Even the box is beautifully designed. It slides from a sleeve to reveal a hinged lid with a magnetic clasp. Inside, besides the black paper pad and white chalk-like pencils, you find eight numbered wooden spools, eight brightly coloured string loops and eight matching coloured clothes pegs. There is a packet of luggage tags, each with a word printed on it, and there are four big buttons (bonuses for being the fastest players). To complete this knockout package, the rules slide neatly out of a special compartment in the box lid.

This is a lovingly produced package: more a work of art than a bundle of game components. When you pull this game down from the shelf, jaws drop.

So what’s the game? It’s actually a game about words and links. The pegs are attached to the loops of string. Word tags attach to the pegs. Spools and loops are placed so that there will usually be at least two characteristics corresponding to each numbered spool. Players then each write down words that meet the characteristics. In the Board's Eye View picture, for example, spool 4 is looped by the yellow and the black strings, with the characteristics attached ‘bitter’ and ‘nutricious’. In this example, ‘lemon’ would be a reasonable answer. However, only unique answers score, and players might consider that ‘lemon’ may be too obvious an answer. They may be concerned that another player might come up with the same word; so perhaps ‘pomegranate’ might be a better choice…



I like word games, and Vlaada Chvatil’s Codenames (Czech Games Editions) remains one of my 'go to' gateway games to break out for play with people coming new to board games. Like Codenames, Knit Wit is about finding connections. And Knit Wit looks so good… And yet…

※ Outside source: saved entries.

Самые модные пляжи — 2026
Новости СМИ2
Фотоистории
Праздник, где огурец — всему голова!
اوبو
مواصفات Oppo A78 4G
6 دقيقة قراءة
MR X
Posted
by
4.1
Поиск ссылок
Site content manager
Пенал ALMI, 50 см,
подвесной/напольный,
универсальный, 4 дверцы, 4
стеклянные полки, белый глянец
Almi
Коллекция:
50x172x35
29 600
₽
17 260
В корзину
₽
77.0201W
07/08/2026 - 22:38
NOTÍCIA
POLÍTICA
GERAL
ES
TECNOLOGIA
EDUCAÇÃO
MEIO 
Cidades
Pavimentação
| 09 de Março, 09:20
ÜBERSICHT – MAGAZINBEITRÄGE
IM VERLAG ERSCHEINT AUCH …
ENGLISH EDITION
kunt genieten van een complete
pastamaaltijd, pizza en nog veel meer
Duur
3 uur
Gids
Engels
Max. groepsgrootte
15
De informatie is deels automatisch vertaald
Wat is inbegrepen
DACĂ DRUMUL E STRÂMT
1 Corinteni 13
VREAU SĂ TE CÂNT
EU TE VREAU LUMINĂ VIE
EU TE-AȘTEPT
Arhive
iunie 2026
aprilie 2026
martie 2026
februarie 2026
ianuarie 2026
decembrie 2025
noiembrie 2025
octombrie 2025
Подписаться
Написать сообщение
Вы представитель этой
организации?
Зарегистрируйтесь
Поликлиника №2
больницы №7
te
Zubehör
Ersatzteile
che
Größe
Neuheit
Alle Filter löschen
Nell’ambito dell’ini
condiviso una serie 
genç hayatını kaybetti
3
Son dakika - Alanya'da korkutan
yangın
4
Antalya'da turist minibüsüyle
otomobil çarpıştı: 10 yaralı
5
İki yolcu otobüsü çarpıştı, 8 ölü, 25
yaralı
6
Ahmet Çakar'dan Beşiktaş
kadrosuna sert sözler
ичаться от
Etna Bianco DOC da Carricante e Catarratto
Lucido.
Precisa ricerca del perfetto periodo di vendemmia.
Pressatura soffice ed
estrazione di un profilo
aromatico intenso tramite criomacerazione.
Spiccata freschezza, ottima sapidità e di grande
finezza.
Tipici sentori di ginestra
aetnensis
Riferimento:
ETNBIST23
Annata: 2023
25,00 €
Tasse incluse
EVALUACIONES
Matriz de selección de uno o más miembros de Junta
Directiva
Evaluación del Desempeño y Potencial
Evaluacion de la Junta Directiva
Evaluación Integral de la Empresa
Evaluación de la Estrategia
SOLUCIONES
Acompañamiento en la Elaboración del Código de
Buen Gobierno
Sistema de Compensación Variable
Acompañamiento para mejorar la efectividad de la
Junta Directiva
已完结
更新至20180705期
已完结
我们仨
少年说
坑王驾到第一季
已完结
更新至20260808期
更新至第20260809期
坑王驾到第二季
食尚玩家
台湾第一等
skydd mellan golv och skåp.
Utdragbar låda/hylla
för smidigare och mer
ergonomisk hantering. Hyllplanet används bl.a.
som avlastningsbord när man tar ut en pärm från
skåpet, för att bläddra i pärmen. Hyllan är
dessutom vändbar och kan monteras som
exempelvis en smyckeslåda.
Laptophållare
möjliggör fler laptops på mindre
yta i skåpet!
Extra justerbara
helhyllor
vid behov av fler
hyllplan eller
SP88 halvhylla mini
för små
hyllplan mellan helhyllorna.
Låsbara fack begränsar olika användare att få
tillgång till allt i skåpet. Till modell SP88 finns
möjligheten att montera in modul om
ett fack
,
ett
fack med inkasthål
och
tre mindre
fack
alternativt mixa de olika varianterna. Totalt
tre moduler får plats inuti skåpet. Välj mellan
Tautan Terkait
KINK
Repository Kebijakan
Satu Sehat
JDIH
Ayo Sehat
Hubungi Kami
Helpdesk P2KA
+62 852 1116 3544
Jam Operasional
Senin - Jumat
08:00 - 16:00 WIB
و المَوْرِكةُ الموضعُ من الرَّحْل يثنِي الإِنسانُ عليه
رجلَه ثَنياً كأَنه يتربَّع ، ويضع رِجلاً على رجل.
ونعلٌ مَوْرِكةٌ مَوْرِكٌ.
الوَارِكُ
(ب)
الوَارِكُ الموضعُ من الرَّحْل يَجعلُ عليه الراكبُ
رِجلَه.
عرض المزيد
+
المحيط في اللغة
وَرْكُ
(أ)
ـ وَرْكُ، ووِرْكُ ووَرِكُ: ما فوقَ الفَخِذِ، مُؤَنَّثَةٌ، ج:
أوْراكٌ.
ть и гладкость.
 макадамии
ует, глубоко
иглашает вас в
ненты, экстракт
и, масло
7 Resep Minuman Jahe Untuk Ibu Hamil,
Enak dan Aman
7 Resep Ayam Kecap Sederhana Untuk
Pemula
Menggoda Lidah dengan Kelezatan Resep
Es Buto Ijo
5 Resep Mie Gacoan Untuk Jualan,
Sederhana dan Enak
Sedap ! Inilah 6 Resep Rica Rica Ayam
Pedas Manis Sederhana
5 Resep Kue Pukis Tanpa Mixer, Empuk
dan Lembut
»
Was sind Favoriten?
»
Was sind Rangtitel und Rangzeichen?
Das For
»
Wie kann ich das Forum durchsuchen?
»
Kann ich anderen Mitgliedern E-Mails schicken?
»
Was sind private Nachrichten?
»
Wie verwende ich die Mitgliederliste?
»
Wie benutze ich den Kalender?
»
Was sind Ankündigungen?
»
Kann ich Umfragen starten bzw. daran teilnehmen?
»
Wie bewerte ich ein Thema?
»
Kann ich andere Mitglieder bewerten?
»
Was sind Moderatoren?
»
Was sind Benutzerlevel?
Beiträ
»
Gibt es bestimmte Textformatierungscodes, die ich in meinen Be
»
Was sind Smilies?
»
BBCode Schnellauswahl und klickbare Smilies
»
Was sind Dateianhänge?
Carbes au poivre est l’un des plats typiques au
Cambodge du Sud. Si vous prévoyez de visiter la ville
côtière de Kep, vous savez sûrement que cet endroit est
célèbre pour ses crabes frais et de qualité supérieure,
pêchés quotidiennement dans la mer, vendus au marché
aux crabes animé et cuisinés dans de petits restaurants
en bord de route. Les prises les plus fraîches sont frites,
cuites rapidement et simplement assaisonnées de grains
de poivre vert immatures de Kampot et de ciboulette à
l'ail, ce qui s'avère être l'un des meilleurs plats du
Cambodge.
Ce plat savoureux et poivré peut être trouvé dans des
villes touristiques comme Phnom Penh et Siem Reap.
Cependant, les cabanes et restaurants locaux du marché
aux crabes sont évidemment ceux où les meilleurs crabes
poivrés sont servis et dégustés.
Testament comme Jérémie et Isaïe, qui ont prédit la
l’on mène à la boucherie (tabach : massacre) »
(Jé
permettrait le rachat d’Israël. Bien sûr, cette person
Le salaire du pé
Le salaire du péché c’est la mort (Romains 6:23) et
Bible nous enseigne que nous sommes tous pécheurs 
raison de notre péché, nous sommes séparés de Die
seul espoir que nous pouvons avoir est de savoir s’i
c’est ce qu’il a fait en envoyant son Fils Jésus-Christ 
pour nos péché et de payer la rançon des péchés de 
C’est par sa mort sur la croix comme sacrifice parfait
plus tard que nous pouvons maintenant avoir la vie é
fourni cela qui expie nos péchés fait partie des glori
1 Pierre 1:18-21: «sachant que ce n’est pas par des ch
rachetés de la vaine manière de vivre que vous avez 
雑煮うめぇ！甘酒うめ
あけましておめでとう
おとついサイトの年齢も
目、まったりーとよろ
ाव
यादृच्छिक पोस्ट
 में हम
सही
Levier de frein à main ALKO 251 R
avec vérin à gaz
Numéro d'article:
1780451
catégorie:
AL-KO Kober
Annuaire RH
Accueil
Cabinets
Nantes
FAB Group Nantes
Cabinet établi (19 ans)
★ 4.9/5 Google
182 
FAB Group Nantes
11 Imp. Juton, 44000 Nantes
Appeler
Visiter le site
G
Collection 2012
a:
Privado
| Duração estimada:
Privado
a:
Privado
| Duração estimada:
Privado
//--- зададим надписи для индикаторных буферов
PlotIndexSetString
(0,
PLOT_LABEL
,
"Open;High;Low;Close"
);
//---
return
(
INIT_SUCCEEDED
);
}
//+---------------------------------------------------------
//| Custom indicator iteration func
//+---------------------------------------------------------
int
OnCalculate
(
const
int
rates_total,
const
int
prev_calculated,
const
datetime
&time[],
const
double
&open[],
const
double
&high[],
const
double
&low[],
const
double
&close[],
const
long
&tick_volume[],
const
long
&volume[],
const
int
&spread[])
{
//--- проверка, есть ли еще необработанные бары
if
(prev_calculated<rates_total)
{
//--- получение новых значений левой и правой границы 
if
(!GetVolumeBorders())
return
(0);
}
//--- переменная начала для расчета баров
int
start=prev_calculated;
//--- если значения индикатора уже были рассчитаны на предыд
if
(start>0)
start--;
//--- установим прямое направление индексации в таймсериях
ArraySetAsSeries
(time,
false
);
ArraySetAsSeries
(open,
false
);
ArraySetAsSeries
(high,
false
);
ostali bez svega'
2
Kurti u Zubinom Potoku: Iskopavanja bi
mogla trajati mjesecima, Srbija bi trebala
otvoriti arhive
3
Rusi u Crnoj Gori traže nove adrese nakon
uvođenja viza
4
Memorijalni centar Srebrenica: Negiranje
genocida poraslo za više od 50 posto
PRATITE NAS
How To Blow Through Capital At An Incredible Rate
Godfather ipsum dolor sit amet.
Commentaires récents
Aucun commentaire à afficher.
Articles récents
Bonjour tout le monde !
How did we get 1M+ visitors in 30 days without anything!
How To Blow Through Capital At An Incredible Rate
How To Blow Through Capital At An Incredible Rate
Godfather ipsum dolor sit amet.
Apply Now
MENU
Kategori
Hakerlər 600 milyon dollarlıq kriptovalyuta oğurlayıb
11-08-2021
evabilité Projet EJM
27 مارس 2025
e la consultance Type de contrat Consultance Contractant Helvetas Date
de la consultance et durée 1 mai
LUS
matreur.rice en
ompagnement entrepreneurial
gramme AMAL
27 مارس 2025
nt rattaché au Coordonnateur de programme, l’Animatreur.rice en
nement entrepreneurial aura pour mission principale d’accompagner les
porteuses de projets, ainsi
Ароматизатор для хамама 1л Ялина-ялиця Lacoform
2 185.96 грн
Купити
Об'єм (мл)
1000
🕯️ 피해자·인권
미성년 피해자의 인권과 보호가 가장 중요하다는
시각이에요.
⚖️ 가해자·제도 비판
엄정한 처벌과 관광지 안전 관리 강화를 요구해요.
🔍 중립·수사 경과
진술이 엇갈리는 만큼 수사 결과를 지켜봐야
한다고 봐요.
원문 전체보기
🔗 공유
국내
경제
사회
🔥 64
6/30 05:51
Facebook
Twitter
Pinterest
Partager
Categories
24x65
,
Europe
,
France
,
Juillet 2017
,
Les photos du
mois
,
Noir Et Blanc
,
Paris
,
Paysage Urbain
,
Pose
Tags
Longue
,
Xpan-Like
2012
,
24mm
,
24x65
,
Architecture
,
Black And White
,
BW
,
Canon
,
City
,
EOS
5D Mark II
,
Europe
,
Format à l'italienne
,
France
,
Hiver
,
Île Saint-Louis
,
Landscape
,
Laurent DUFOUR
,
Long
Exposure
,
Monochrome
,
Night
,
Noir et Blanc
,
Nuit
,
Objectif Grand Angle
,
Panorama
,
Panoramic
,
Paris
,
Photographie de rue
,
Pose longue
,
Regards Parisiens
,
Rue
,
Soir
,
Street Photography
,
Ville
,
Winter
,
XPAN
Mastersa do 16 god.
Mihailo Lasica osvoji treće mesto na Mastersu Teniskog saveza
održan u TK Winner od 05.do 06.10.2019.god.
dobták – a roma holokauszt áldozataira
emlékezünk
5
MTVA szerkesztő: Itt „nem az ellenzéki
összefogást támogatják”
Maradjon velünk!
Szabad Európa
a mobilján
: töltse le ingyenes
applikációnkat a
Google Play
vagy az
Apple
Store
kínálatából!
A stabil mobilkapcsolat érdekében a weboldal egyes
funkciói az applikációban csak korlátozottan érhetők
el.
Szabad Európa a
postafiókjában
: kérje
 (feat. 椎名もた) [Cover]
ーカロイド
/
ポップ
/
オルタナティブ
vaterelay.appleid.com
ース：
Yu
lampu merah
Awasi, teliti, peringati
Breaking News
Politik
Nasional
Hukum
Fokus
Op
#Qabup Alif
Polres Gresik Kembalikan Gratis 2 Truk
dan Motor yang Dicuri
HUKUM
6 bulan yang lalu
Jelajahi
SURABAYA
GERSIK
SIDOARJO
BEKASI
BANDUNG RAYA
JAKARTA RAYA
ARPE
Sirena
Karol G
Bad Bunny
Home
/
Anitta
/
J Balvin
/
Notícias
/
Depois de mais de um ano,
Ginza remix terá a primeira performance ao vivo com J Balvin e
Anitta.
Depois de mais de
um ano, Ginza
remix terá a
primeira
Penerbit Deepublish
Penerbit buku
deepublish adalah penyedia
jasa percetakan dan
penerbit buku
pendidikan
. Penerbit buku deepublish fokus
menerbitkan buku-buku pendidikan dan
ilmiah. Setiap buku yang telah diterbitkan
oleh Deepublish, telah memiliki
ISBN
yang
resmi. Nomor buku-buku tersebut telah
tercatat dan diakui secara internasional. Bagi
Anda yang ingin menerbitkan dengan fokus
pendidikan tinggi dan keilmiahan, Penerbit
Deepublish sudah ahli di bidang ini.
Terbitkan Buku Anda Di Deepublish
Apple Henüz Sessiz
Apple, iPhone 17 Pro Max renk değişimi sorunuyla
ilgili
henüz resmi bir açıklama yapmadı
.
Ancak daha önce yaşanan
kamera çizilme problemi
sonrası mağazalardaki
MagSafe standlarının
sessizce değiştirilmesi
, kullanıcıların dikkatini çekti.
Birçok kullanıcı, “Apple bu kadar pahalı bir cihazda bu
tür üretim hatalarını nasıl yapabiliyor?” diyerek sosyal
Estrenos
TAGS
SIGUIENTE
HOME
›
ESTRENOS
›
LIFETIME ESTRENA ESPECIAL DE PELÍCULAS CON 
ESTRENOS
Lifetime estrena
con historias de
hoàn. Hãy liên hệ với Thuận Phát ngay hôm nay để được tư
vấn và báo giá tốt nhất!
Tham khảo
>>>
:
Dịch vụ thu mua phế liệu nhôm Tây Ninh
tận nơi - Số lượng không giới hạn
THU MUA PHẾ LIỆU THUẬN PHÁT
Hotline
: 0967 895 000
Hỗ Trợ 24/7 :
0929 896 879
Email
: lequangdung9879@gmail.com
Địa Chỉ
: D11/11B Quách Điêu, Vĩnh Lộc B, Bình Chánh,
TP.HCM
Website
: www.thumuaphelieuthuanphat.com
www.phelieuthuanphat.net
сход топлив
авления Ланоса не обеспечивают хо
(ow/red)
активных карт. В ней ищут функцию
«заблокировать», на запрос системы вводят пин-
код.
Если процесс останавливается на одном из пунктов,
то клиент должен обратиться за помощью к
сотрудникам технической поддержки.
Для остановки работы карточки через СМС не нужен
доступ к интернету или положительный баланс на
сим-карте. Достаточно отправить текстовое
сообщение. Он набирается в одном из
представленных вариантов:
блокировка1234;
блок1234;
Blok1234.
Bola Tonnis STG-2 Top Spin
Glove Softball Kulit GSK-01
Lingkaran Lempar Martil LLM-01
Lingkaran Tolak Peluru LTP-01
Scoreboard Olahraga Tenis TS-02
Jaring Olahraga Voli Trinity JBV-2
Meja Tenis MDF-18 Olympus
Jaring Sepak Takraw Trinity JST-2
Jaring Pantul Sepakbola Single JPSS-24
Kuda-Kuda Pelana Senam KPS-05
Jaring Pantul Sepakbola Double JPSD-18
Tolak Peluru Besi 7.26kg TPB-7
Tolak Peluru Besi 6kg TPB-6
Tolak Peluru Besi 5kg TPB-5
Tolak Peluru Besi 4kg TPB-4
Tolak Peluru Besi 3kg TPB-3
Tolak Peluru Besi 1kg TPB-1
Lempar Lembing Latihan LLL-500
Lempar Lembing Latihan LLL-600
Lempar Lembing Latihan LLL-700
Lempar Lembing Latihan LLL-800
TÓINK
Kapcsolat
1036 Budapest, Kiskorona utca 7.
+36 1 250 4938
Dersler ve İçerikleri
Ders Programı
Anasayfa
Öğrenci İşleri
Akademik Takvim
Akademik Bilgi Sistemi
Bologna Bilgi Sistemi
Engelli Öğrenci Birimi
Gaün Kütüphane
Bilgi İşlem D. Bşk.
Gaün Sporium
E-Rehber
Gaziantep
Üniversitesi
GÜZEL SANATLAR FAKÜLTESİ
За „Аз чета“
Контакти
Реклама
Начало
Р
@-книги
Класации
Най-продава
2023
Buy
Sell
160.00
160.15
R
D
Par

And yet, much as I love the design and production quality of KnitWit, I find it hard to love this game. People are eager to play it because it looks so good but I have found that few enjoy the gameplay enough to want to play the game more than once. By contrast, every time I’ve played Codenames, I’ve found people are always clamouring for another play.

Perhaps you’ll enjoy this game. You’ll certainly admire the quality of production. Knit Wit is a game I’m pleased to have in my collection, but, for me, this game remains less than the sum of its parts.